Yew Tree Farm

Ancestry, the genealogy website, is offering free access during this Easter “break” and I put that in inverted commas as it seems just like any other day. Anyhow, I thought I would do a bit of research on the history of a property rather than my family history. I found that it’s not that easy.

Yew Tree Farm

Trawling my photo archive, I found this ruin that I came across in May 2015 during some downtime during a children’s residential weekend. It’s at Hury in Baldersdale, just west of Barnard Castle and south Middleton-in-Teesdale.

I remember talking to the farmer who said this was an old coaching inn on the packhorse route from Barnard Castle to Brough. I guessed at the time that the pitch of the gable would indicate that the roof was thatched, presumably with heather.

The first stop was the old O.S. maps. The building is clearly marked on the 1854 edition but on the 1912 it is named as ‘Yew Tree’. Brilliant, would that be the name of the inn? Interestingly, the 1854 map does indicate an inn, ‘The Half Moon Inn’, but in Hury 400 yards away while on the 1912 it has become the ‘Hare and Hounds Inn’. In 2015, I recall seeing no pub in the hamlet.

The other thing I picked up fairly quickly was a FaceBook comment that the farm of Yew Tree was abandoned when the Hury Reservoir was completed in 1892.

So to Ancestry. I actually found it not easy to research the history of a particular property, but I only spent an hour or so on it so I may be missing a trick. I did find that in the 1911 Census, Yew Tree was occupied by John Bell, a farmer aged 35. Although he was listed as married there doesn’t appear to anyone else living with him. Perhaps he was an itinerant shepherd dossing down there for the lambing season, the date for the 1911 Census was after all 2nd April.

Yew Tree Farm

So it seems that the building wasn’t in fact fully abandoned when the reservoir was built in 1892. Indeed on the 8th January 1902, the Teesdale Mercury carried an advertisement for the letting of Yew Tree which they describe as a ‘Small farm‘ comprising ‘dwelling house, outbuildings, and 16 acres‘.

Google then came up with several genealogy websites, which I have made no attempt to corroborate.

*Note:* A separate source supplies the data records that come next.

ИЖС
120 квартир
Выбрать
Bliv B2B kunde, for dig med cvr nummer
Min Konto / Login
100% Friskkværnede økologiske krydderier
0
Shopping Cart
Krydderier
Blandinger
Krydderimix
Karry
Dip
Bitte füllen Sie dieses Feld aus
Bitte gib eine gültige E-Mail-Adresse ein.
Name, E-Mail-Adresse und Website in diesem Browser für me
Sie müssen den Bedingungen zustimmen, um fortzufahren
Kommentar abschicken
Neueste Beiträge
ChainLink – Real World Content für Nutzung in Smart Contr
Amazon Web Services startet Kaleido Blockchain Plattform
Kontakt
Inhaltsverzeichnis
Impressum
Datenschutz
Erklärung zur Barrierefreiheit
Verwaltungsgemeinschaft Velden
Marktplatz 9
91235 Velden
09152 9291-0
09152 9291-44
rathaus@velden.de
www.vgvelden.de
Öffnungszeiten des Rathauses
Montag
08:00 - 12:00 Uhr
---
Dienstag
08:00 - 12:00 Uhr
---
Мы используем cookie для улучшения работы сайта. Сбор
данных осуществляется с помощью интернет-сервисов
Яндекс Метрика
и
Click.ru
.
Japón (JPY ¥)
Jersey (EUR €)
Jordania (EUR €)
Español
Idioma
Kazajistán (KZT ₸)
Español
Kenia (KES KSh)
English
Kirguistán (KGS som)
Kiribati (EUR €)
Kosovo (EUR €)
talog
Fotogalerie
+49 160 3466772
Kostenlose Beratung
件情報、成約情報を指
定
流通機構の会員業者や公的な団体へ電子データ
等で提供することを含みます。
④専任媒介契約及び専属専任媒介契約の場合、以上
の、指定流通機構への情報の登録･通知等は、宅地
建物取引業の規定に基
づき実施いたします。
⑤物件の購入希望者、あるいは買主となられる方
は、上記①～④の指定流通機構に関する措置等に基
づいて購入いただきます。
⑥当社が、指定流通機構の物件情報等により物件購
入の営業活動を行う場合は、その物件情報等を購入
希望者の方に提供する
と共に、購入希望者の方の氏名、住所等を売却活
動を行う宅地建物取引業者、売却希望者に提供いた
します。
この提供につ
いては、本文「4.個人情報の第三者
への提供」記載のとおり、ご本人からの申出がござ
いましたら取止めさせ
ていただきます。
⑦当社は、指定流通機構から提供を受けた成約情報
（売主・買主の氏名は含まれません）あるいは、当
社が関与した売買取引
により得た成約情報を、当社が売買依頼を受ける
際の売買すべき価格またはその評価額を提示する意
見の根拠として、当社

During the 1860s/70s, Thomas and Martha Kipling lived at Yew Tree with many children are listed as being born there:

Elizabeth 1863
James 1870
William 1873
Martha Ann 1875
Frederick 1877 (he died at just six months)

(See also here and here).

Another genealogy lists William Bayles Hauxwell as having been born at Yew Tree in 1896 (again after the building of the reservoir) to James and Elizabeth Hauxwell (although the same webpage also gives his birthplace as Sleetburn in Co. Durham). William was the father of Hannah Hauxwell, who became a ‘star’ in the ITV documentary ‘Too Long a Winter’ in the 1970s and who lived further up the valley.

So not a mystery today but an interesting diversion nevertheless during the lockdown.

6 Replies to “Yew Tree Farm”

  1. Ho interesting. My grandma was evacuated to Hury from Hartlepool with her mother and siblings during the 2nd world war. We thought they stayed in a building that used to be an inn, but this building would appear to be derelict before WW2?
    We were at Hury today but didn’t notice this building.

  2. It’s not accessible by road. You have to use the Public Footpath.

    It wouldn’t surprise me if it was still occupied in the 1940s. More research needed.

  3. My uncle John Bell of East Park, Bishop Auckland always said that his family came from Hury but moved after the reservoir was built. This wouldn’t be him but it could be his father who married into the Parr family.

  4. So good to be able to download this photo
    My Great Grandfather is James Kipling who was born at Yew Tree (I have his birth certificate) James immigrated to New Zealand in 1912 and his wife Martha followed with the children 2 years later. As I am currently researching and composing our family tree this photo is of great value.
    it would be interesting to find any further information and whether the Kipling family actually owned the farm and building?

  5. I’ve had an email from Susan Elliott who has kindly provided more information of the Bell family:

    “John Bell married my great grandmothers sister Sarah Jane Gardiner who was from St John’s Chapel in Weardale. She was born at at a house called Sunnybrow on the road between Four Lane ends nr East Blackdene and Westgate (Detached house on it’s own on the the right hand side of the road almost opposite the track down to Frogg Hall, not far from Weardale racing)

    “On the 1911 census John’s wife Sarah Bell and child , John William Gardiner, are living at Sunnybrow with Sarah’s mother , Mary Ann Gardiner . I presumed that he had gone to help his family during lambing season. If I remember correctly, his mother Ann was a widow by then and living in Middleton In Teesdale with her decorator son and 2 daughters who weren’t working.”